WORK TO COMPLETE >>
Print every line of the data word for word.

[Stored data entries]
::::

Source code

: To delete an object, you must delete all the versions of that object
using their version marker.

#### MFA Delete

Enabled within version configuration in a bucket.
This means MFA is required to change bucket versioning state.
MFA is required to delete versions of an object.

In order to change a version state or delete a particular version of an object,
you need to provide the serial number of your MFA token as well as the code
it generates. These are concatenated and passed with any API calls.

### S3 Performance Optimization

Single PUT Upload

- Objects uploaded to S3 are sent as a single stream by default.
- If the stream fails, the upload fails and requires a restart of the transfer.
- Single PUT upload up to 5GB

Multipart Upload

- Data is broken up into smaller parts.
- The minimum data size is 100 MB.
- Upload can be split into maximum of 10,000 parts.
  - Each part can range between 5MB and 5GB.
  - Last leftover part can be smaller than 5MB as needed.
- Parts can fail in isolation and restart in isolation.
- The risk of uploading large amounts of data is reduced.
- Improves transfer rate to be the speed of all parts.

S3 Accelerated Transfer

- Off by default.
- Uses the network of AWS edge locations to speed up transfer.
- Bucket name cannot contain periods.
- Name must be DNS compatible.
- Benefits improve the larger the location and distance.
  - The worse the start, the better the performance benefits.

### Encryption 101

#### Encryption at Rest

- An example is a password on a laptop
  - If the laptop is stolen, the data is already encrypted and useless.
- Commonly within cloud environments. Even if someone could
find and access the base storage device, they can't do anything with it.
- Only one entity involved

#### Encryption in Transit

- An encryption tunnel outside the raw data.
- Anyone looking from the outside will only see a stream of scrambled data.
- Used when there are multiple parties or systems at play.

::::

ANSWER BOX >>
Source code

: To delete an object, you must delete all the versions of that object
using their version marker.

#### MFA Delete

Enabled within version configuration in a bucket.
This means MFA is required to change bucket versioning state.
MFA is required to delete versions of an object.

In order to change a version state or delete a particular version of an object,
you need to provide the serial number of your MFA token as well as the code
it generates. These are concatenated and passed with any API calls.

### S3 Performance Optimization

Single PUT Upload

- Objects uploaded to S3 are sent as a single stream by default.
- If the stream fails, the upload fails and requires a restart of the transfer.
- Single PUT upload up to 5GB

Multipart Upload

- Data is broken up into smaller parts.
- The minimum data size is 100 MB.
- Upload can be split into maximum of 10,000 parts.
  - Each part can range between 5MB and 5GB.
  - Last leftover part can be smaller than 5MB as needed.
- Parts can fail in isolation and restart in isolation.
- The risk of uploading large amounts of data is reduced.
- Improves transfer rate to be the speed of all parts.

S3 Accelerated Transfer

- Off by default.
- Uses the network of AWS edge locations to speed up transfer.
- Bucket name cannot contain periods.
- Name must be DNS compatible.
- Benefits improve the larger the location and distance.
  - The worse the start, the better the performance benefits.

### Encryption 101

#### Encryption at Rest

- An example is a password on a laptop
  - If the laptop is stolen, the data is already encrypted and useless.
- Commonly within cloud environments. Even if someone could
find and access the base storage device, they can't do anything with it.
- Only one entity involved

#### Encryption in Transit

- An encryption tunnel outside the raw data.
- Anyone looking from the outside will only see a stream of scrambled data.
- Used when there are multiple parties or systems at play.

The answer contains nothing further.